# simple program giving me issues:

• 07-13-2013
jocdrew21
simple program giving me issues:
All I want to do is divide the smaller number into the larger one. I has no issues test and getting the right answer. Now I wanted to pass the remainder and this is where the issues came.

After I can effectively get the remainder passed to (int sum2) I want to divide the smaller remainder into the larger one until the remainder is 0. I'll use a "while" statement for this.

Right now if I divide 9 / 3 = 0 r 3
3 / 9 = 0 r 3

5 / 5 = 32767 R 1606416048

This is a very simple program and I going in circles here.

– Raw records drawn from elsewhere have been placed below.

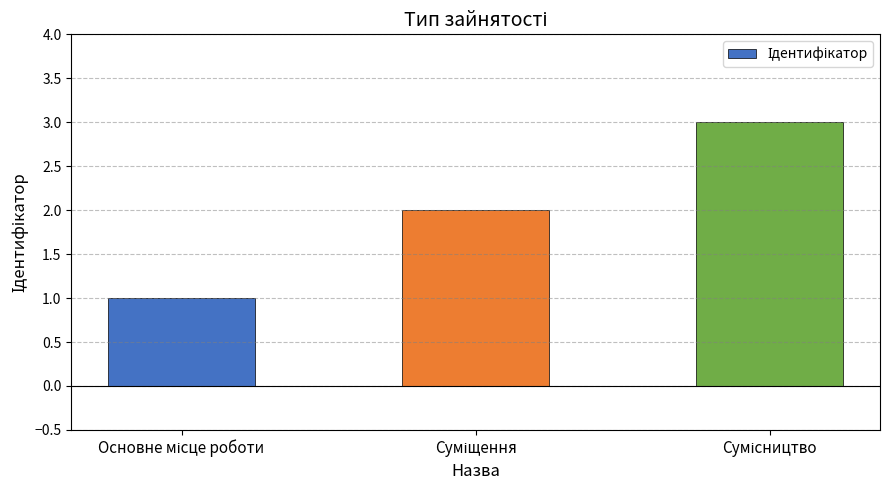

What is the maximum value shown in the chart?

3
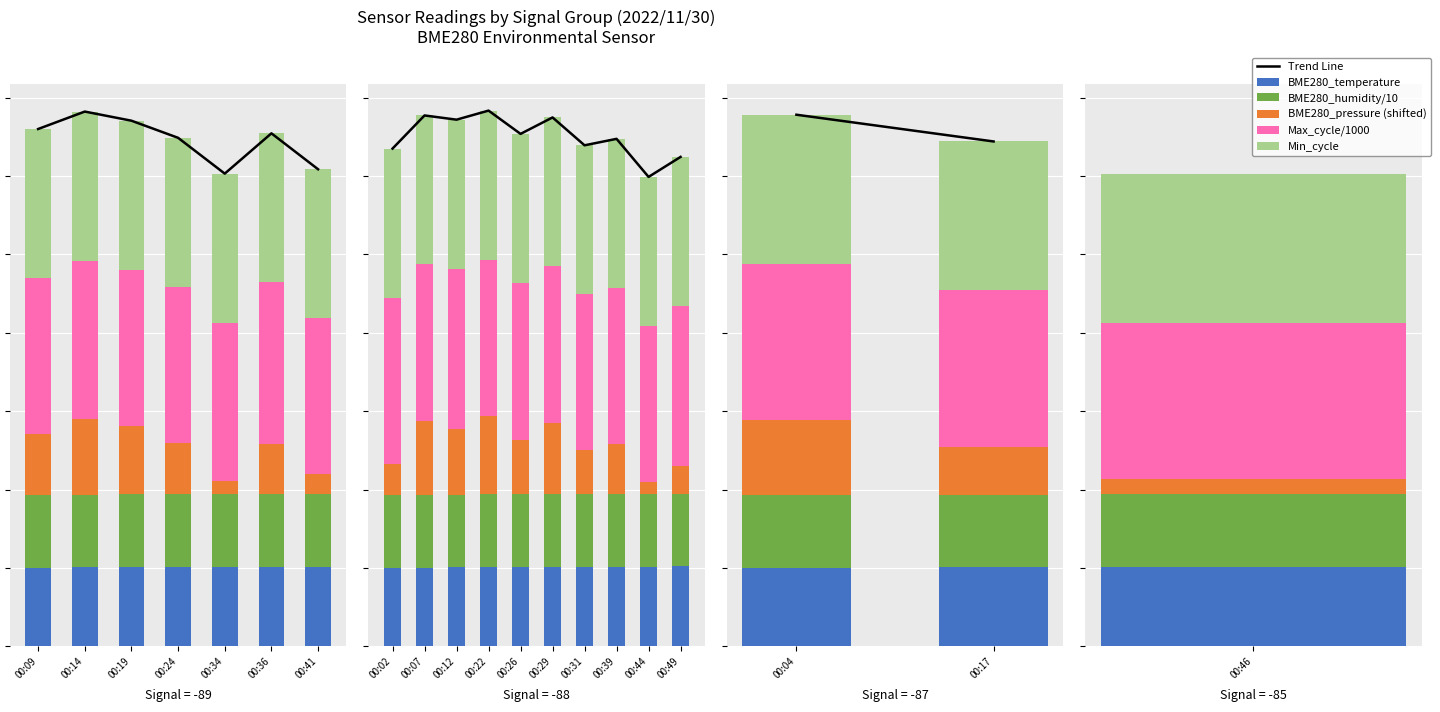

How many series are shown in this chart?

6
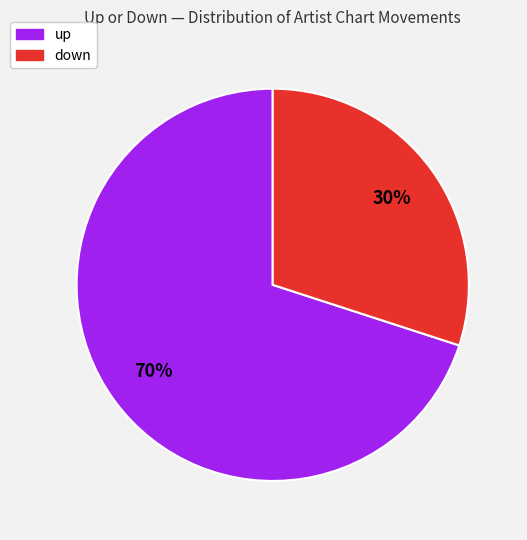

Count the number of slices in the pie.

2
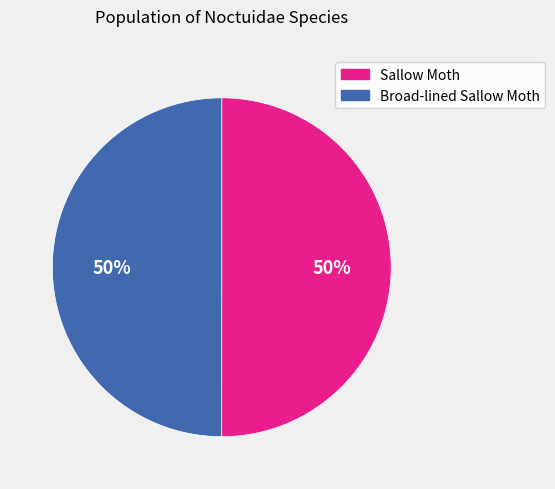

To the nearest percent, what is the average slice percentage?

50%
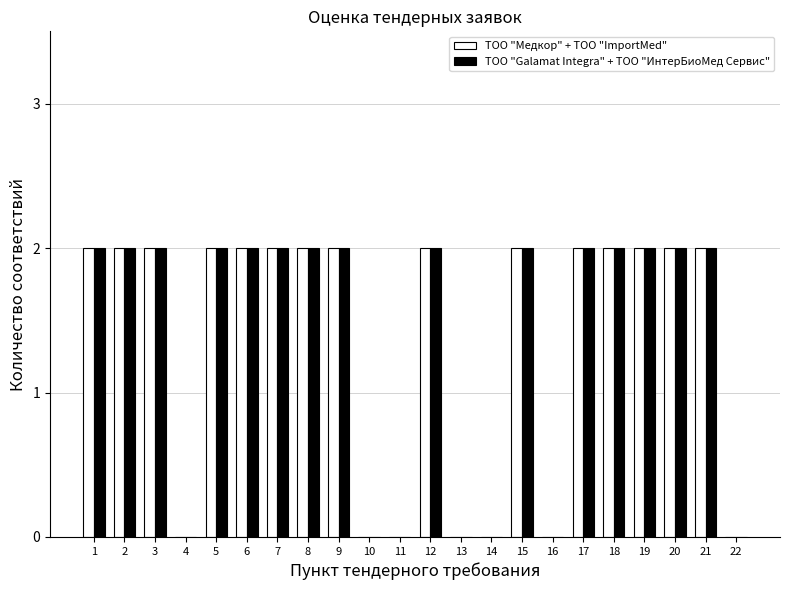

What is the sum of all ТОО "Медкор" + ТОО "ImportMed" values?

30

Can anyone help.

Code:

``` int remainder (int, int);          // function protoype // #include <stdio.h> int remainder(int x, int y)        // function header // {     int sum1, sum2;         if (x > y) {                    // the lesser divided into the highier //         sum1 = y / x;         sum2 = y%x;                // the remainder is passed to sum2 //     }     if (y > x) {         sum1 = x / y;         sum2 = x%y;     }       return printf("The answer is %d and the remainder is %d", sum1, sum2);         } int main(int argc, const char * argv[]) {     int x,y;         printf("Enter two numbers\n");     scanf("%d%d",&x, &y);         remainder(x, y);        // function called //         return 0; } ```
• 07-13-2013
vart
Well - what do you think your program should print when y==x?
• 07-13-2013
Barney McGrew
Three issues.

If x == y, sum1 and sum2 will be referenced without having a value stored in them, which seems to be the problem you're most concerned with. I'm sure you can fix that.

const char ** isn't compatible with char **, so your definition for main may not be allowed by your C implementation.

If scanf returns a value that isn't 2, x or y will be referenced without having a value stored in them.

EDIT: Also, you don't print a terminating new line to stdout.